# Exercise prompt
Omit images. Retype all entries verbatim.

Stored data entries
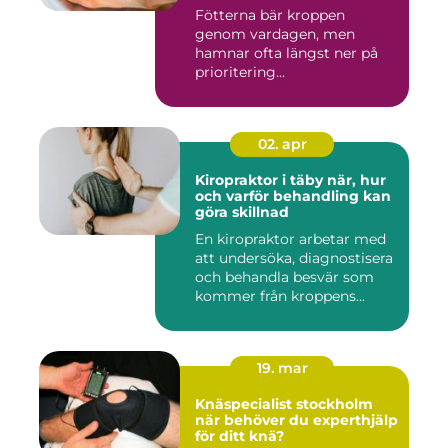
Fötterna bär kroppen
genom vardagen, men
hamnar ofta längst ner på
prioritering...
02. apr
Kiropraktor i täby när, hur
och varför behandling kan
göra skillnad
En kiropraktor arbetar med
att undersöka, diagnostisera
och behandla besvär som
kommer från kroppens...
19. mar
Knäspecialist stockholm
när behöver du experthjälp
för ditt knä?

# Answer for the task
Fötterna bär kroppen
genom vardagen, men
hamnar ofta längst ner på
prioritering...
02. apr
Kiropraktor i täby när, hur
och varför behandling kan
göra skillnad
En kiropraktor arbetar med
att undersöka, diagnostisera
och behandla besvär som
kommer från kroppens...
19. mar
Knäspecialist stockholm
när behöver du experthjälp
för ditt knä?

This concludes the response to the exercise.